Please solve the problem of Binomial theory.
1) Prove that C0+4C1+8C2+12C3+……..+4nCn=1+n2n-1
Since $\displaystyle {n \choose 0} = 1$, you only need to prove the following:
$\displaystyle 4 \, {n \choose 1} + 8 \, {n \choose 2} + 12 \, {n \choose 3} + ..... + 4n \, {n \choose n} = n 2^{n+1}$
Note that:
$\displaystyle (1 + x)^n = \sum_{k=0}^{n} {n \choose k} \, x^k$ .... (1)
Differentiate both sides of (1) with respect to x:
$\displaystyle n (1 + x)^{n-1} = \sum_{k=0}^{n} {n \choose k} \, k\, x^k$ .... (2)
(Identity (2) can also be proved using a combinatorial argument)
Now substitute x = 1 into (2). Then multiply both sides by 4 and you get the result.
Is it meant to read
$\displaystyle {n \choose 0} + 4 \, {n \choose 1} + 8 \, {n \choose 2} + 12 \, {n \choose 3} + ..... + 4n \, {n \choose n} = 1 + n 2^{n-1}$ ?
This statement is FALSE. Substitute n = 1, for example, to see this.

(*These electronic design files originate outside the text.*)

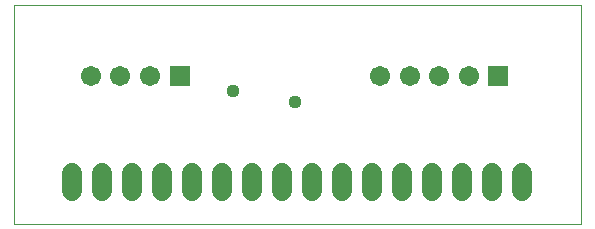
<source format=gbs>
G75*
%MOIN*%
%OFA0B0*%
%FSLAX25Y25*%
%IPPOS*%
%LPD*%
%AMOC8*
5,1,8,0,0,1.08239X$1,22.5*
%
%ADD10C,0.00000*%
%ADD11C,0.06800*%
%ADD12R,0.06737X0.06737*%
%ADD13C,0.06737*%
%ADD14C,0.04369*%
D10*
X0001610Y0001000D02*
X0190586Y0001000D01*
X0190586Y0073835D01*
X0001610Y0073835D01*
X0001610Y0001000D01*
D11*
X0020783Y0011780D02*
X0020783Y0017780D01*
X0030783Y0017780D02*
X0030783Y0011780D01*
X0040783Y0011780D02*
X0040783Y0017780D01*
X0050783Y0017780D02*
X0050783Y0011780D01*
X0060783Y0011780D02*
X0060783Y0017780D01*
X0070783Y0017780D02*
X0070783Y0011780D01*
X0080783Y0011780D02*
X0080783Y0017780D01*
X0090783Y0017780D02*
X0090783Y0011780D01*
X0100783Y0011780D02*
X0100783Y0017780D01*
X0110783Y0017780D02*
X0110783Y0011780D01*
X0120783Y0011780D02*
X0120783Y0017780D01*
X0130783Y0017780D02*
X0130783Y0011780D01*
X0140783Y0011780D02*
X0140783Y0017780D01*
X0150783Y0017780D02*
X0150783Y0011780D01*
X0160783Y0011780D02*
X0160783Y0017780D01*
X0170783Y0017780D02*
X0170783Y0011780D01*
D12*
X0163027Y0050213D03*
X0056728Y0050213D03*
D13*
X0046885Y0050213D03*
X0037043Y0050213D03*
X0027200Y0050213D03*
X0123657Y0050213D03*
X0133500Y0050213D03*
X0143342Y0050213D03*
X0153185Y0050213D03*
D14*
X0095114Y0041354D03*
X0074445Y0045291D03*
M02*

</source>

The correct identity is given (and a solution suggested) in this thread: http://www.mathhelpforum.com/math-he...l-problem.html
Translation:
Prove that $\displaystyle {n \choose 0} \, {n \choose 1} + {n \choose 1} \, {n \choose 2} + {n \choose 2} \, {n \choose 3} + \, ..... \, + {n \choose n-1} \, {n \choose n} = \frac{(2n)!}{(n+1)! \, (n - 1)!}$.
Three hints:
#1. Note that the right hand side is equivalent to $\displaystyle {2n \choose n-1}$. This suggests hint #2.
#2. Consider Vandermonde's Identity.
#3. Note that $\displaystyle {n \choose k} = {n \choose n - k}$.